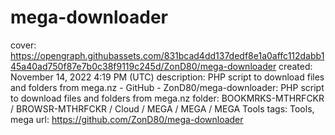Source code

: # mega-downloader

cover: https://opengraph.githubassets.com/831bcad4dd137dedf8e1a0affc112dabb145a40ad750f87e7b0c38f9119c245d/ZonD80/mega-downloader
created: November 14, 2022 4:19 PM (UTC)
description: PHP script to download files and folders from mega.nz - GitHub - ZonD80/mega-downloader: PHP script to download files and folders from mega.nz
folder: BOOKMRKS-MTHRFCKR / BROWSR-MTHRFCKR / Cloud / MEGA / MEGA / MEGA Tools
tags: Tools, mega
url: https://github.com/ZonD80/mega-downloader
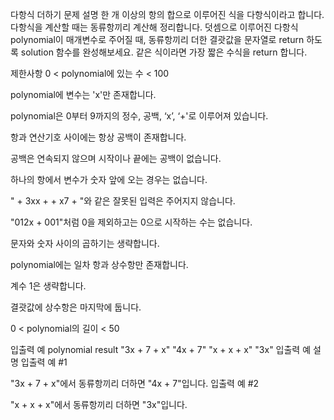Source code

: 다항식 더하기
문제 설명
한 개 이상의 항의 합으로 이루어진 식을 다항식이라고 합니다. 다항식을 계산할 때는 동류항끼리 계산해 정리합니다. 덧셈으로 이루어진 다항식 polynomial이 매개변수로 주어질 때, 동류항끼리 더한 결괏값을 문자열로 return 하도록 solution 함수를 완성해보세요. 같은 식이라면 가장 짧은 수식을 return 합니다.

제한사항
0 < polynomial에 있는 수 < 100

polynomial에 변수는 'x'만 존재합니다.

polynomial은 0부터 9까지의 정수, 공백, ‘x’, ‘+'로 이루어져 있습니다.

항과 연산기호 사이에는 항상 공백이 존재합니다.

공백은 연속되지 않으며 시작이나 끝에는 공백이 없습니다.

하나의 항에서 변수가 숫자 앞에 오는 경우는 없습니다.

" + 3xx + + x7 + "와 같은 잘못된 입력은 주어지지 않습니다.

"012x + 001"처럼 0을 제외하고는 0으로 시작하는 수는 없습니다.

문자와 숫자 사이의 곱하기는 생략합니다.

polynomial에는 일차 항과 상수항만 존재합니다.

계수 1은 생략합니다.

결괏값에 상수항은 마지막에 둡니다.

0 < polynomial의 길이 < 50

입출력 예
polynomial	result
"3x + 7 + x"	"4x + 7"
"x + x + x"	"3x"
입출력 예 설명
입출력 예 #1

"3x + 7 + x"에서 동류항끼리 더하면 "4x + 7"입니다.
입출력 예 #2

"x + x + x"에서 동류항끼리 더하면 "3x"입니다.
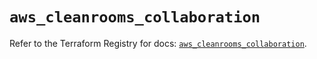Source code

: # `aws_cleanrooms_collaboration`

Refer to the Terraform Registry for docs: [`aws_cleanrooms_collaboration`](https://registry.terraform.io/providers/hashicorp/aws/5.86.0/docs/resources/cleanrooms_collaboration).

• **ACTIVITY**: Swap every occurrence of "Source code" in the listing above for "Original text", and reproduce the entire listing otherwise unchanged, without the pictures.

• **WRITTEN SOLUTION**:
Original text

: # mega-downloader

cover: https://opengraph.githubassets.com/831bcad4dd137dedf8e1a0affc112dabb145a40ad750f87e7b0c38f9119c245d/ZonD80/mega-downloader
created: November 14, 2022 4:19 PM (UTC)
description: PHP script to download files and folders from mega.nz - GitHub - ZonD80/mega-downloader: PHP script to download files and folders from mega.nz
folder: BOOKMRKS-MTHRFCKR / BROWSR-MTHRFCKR / Cloud / MEGA / MEGA / MEGA Tools
tags: Tools, mega
url: https://github.com/ZonD80/mega-downloader
Original text

: 다항식 더하기
문제 설명
한 개 이상의 항의 합으로 이루어진 식을 다항식이라고 합니다. 다항식을 계산할 때는 동류항끼리 계산해 정리합니다. 덧셈으로 이루어진 다항식 polynomial이 매개변수로 주어질 때, 동류항끼리 더한 결괏값을 문자열로 return 하도록 solution 함수를 완성해보세요. 같은 식이라면 가장 짧은 수식을 return 합니다.

제한사항
0 < polynomial에 있는 수 < 100

polynomial에 변수는 'x'만 존재합니다.

polynomial은 0부터 9까지의 정수, 공백, ‘x’, ‘+'로 이루어져 있습니다.

항과 연산기호 사이에는 항상 공백이 존재합니다.

공백은 연속되지 않으며 시작이나 끝에는 공백이 없습니다.

하나의 항에서 변수가 숫자 앞에 오는 경우는 없습니다.

" + 3xx + + x7 + "와 같은 잘못된 입력은 주어지지 않습니다.

"012x + 001"처럼 0을 제외하고는 0으로 시작하는 수는 없습니다.

문자와 숫자 사이의 곱하기는 생략합니다.

polynomial에는 일차 항과 상수항만 존재합니다.

계수 1은 생략합니다.

결괏값에 상수항은 마지막에 둡니다.

0 < polynomial의 길이 < 50

입출력 예
polynomial	result
"3x + 7 + x"	"4x + 7"
"x + x + x"	"3x"
입출력 예 설명
입출력 예 #1

"3x + 7 + x"에서 동류항끼리 더하면 "4x + 7"입니다.
입출력 예 #2

"x + x + x"에서 동류항끼리 더하면 "3x"입니다.
Original text

: # `aws_cleanrooms_collaboration`

Refer to the Terraform Registry for docs: [`aws_cleanrooms_collaboration`](https://registry.terraform.io/providers/hashicorp/aws/5.86.0/docs/resources/cleanrooms_collaboration).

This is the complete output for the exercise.